The craft brewers have kept Al’s creations alive – the roster of public cultivars, such as Liberty, Mt. Hood, Crystal, Santiam and Sterling which, for short, I’ll call the Super US Noble Aromas (SUNAs). Unlike the biggies, for whom tradition and consistency have been used as cover for refusing to innovate or take bold chances, the crafties have distinguished themselves as unbound by the shackles of rigid traditionalism.

“I’m grateful that the crafties have kept [the SUNA’s] in the ground and in the coppers, “ Al said, himself Austrian-born, “but outside of the marketing panache I don’t see why the new breed of American brewers would feel the need to use German nobles over what’s grown right here in Oregon and Washington.”

Indeed, this pilgrim has recently traveled to the UK, Belgium and France, where the buzz in the pubs (at least detected by me) was that the American crafties were leading the charge for creative, bigger and better brews.

“In any case, the days of coasting off AB’s hop selections are long gone, “ continued Al. “AB began trending toward All Alpha, All the Time even before InBev bought them out. Since InBev took over, I’ve heard that they’ve been replacing their Tradition and Spalter Select with Herkules, which of course is a super alpha, reportedly ranging from 16 - 20% alpha acid.”

Doing More with Fewer Aromas?

So where does this leave the US aroma hop? In 2008, when the supply spigot went dry and the prices skyrocketed, many US crafties put their trademark thriftiness and resilience to work, and started brewing with fewer aroma hops and more bittering hops.

A few brewers I’ve spoken to offered that instead of using three aroma hops, they were forced by the shortage to use one, but the flavor and aroma didn’t suffer proportionately. Today, even though more aromas are available, they’ve decided to stick with their modified recipes that get more mileage out of their bittering hops.

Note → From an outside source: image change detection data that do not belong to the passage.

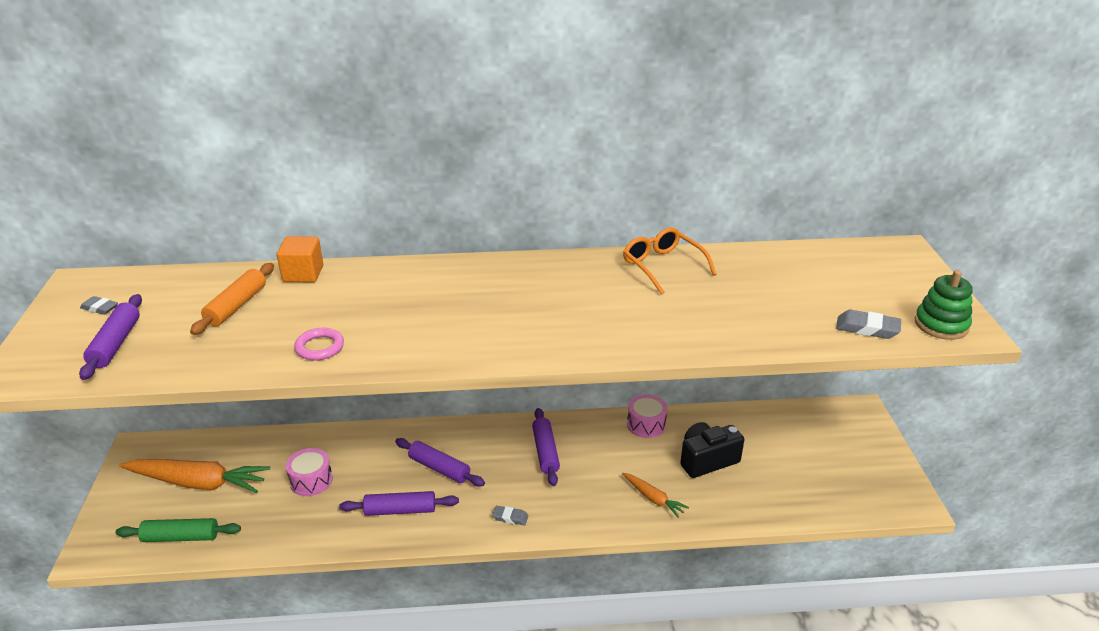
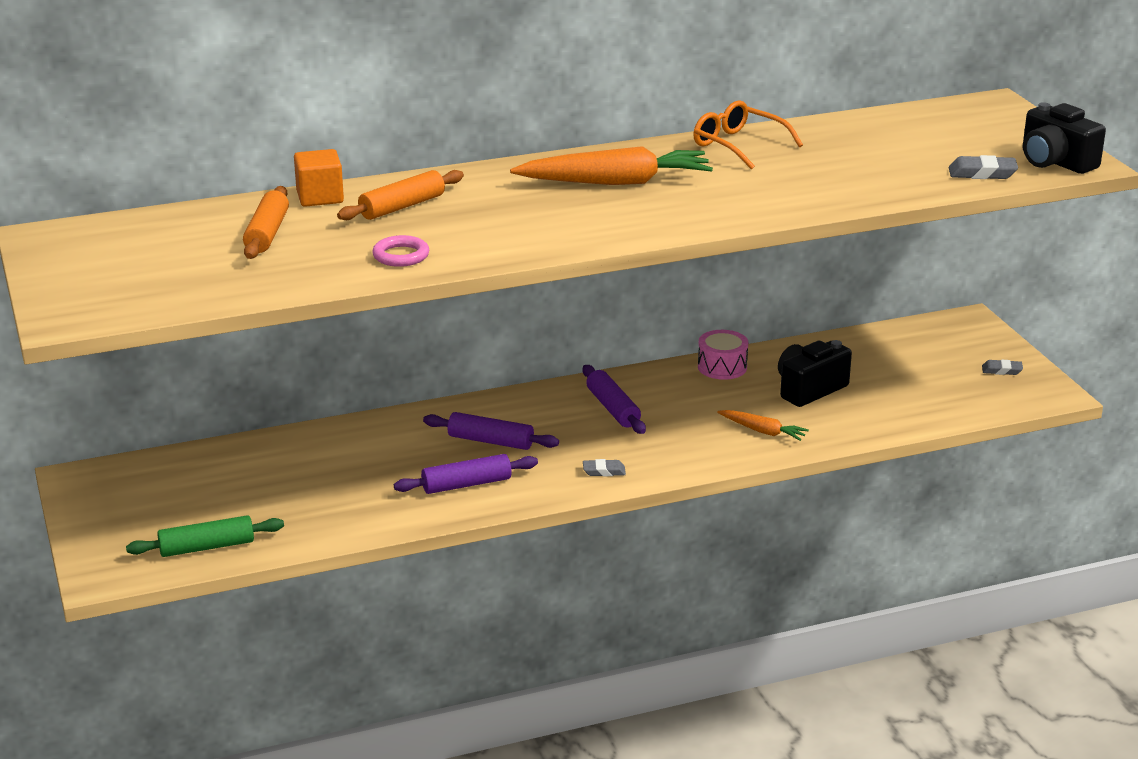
camera: 15 degrees left, 5 degrees down
(100, 308) = (99, 254): grey eraser -> grey eraser (1001, 370)
(115, 344) = (155, 281): purple rolling pin -> none
(197, 483) = (187, 497): orange carrot -> orange carrot (615, 182)
(311, 480) = (335, 475): pink drum -> none
(357, 293) = (402, 207): none -> orange rolling pin
(941, 325) = (1055, 162): green stacking toy -> black camera

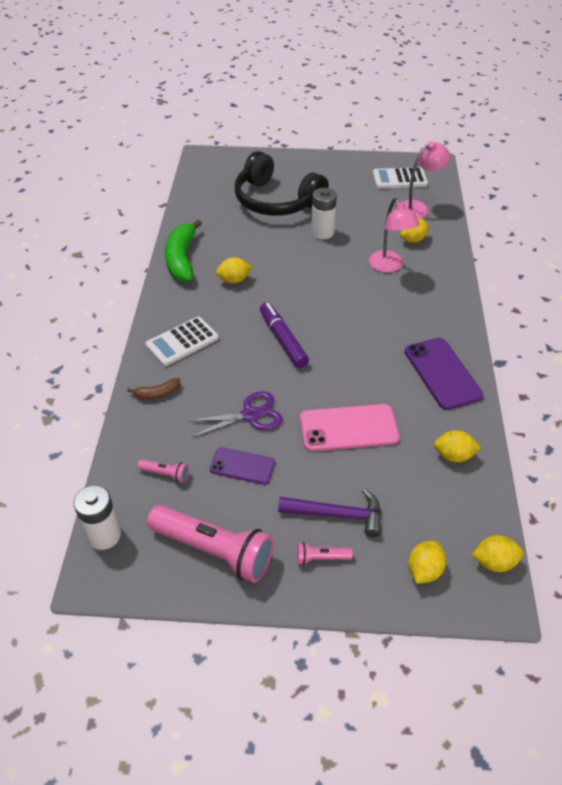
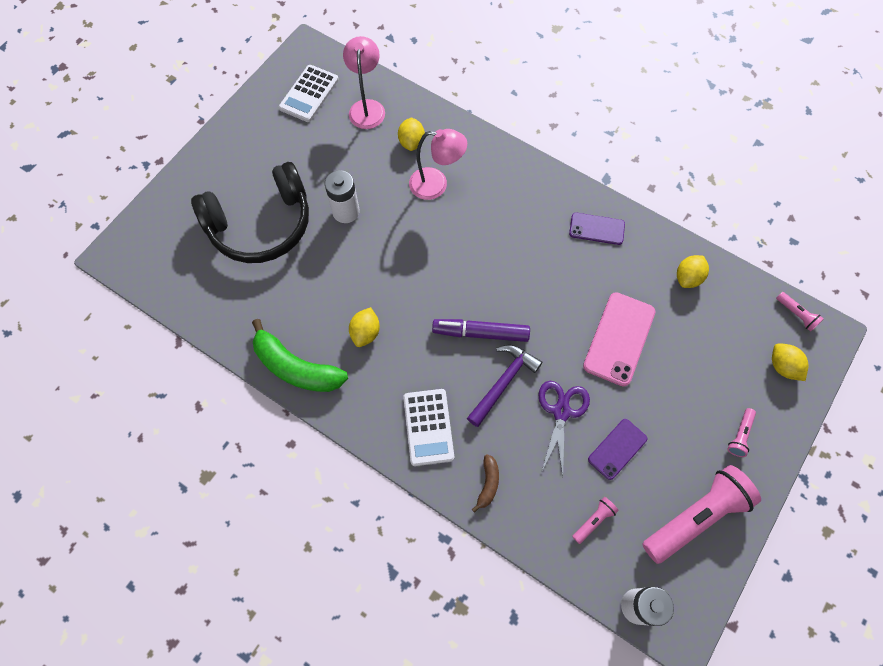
camera: 60 degrees left, 20 degrees up
(337, 514) = (704, 399): purple hammer -> purple hammer (503, 382)
(442, 373) = (596, 229): purple phone -> purple phone, size x0.62
(494, 562) = (796, 314): yellow lemon -> pink flashlight

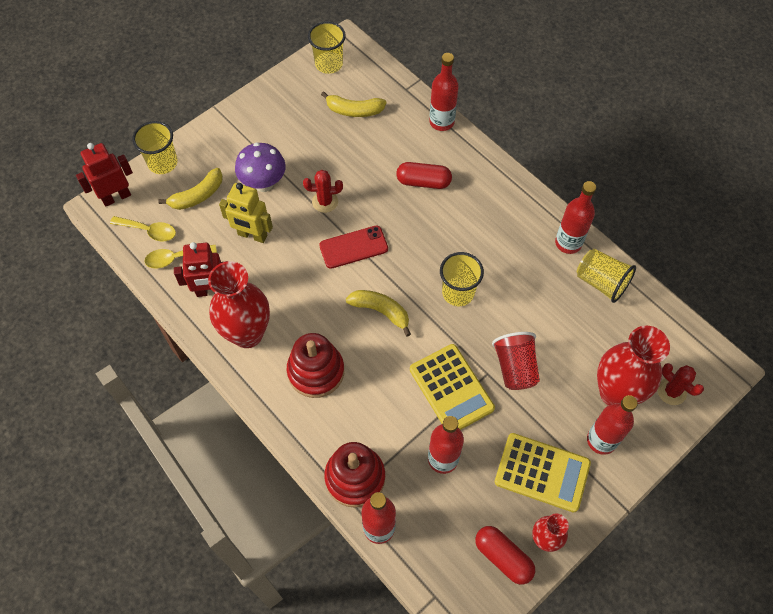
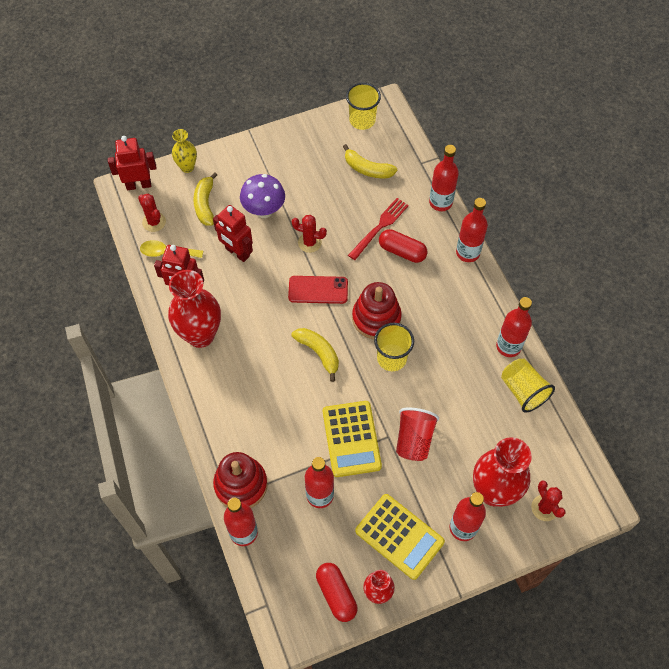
camera: 20 degrees right, 0 degrees up
(149, 231) = (154, 222): yellow spoon -> red cactus
(163, 163) = (187, 167): yellow cup -> yellow vase
(197, 196) = (205, 204): yellow banana -> yellow banana turned 105 degrees clockwise
(252, 235) = (237, 252): yellow robot -> red robot
(316, 371) = (244, 385): red stacking toy -> red stacking toy (376, 318)
(390, 164) = (380, 227): none -> red fork
(489, 163) = (467, 253): none -> red bottle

Do we have a perfect storm? Industrials certainly don’t want much if any of the publicly owned SUNAs. Big crafties continue to trumpet the mystique of quaffing traditional brews flavored with German grown land race hops. And the more frugal small crafties have discovered they can do more with bittering hops.

In the end, price, quality and freshness matter. The freight charges from Germany (and New Zealand) can be substantial. Shipping hops in tightly packed containers for days and days in the hold of giant cargo ships can also exact nasty wear and tear on hops (think of ice cream melting in the sun). The carbon footprint is another factor weighing in favor of SUNAs. And who needs the headache of figuring out the purchasing power of the US dollar against the Euro?

Finally, just as drinking a German beer can invoke a nostalgic experience, the same can be said about quaffing a rich American pale ale using all US grown ingredients. It’s refreshing to look into that frosty mug, inhale the floral aroma, taste the citrusy freshness, and know that you’re helping put a US hop farmer’s kid through college.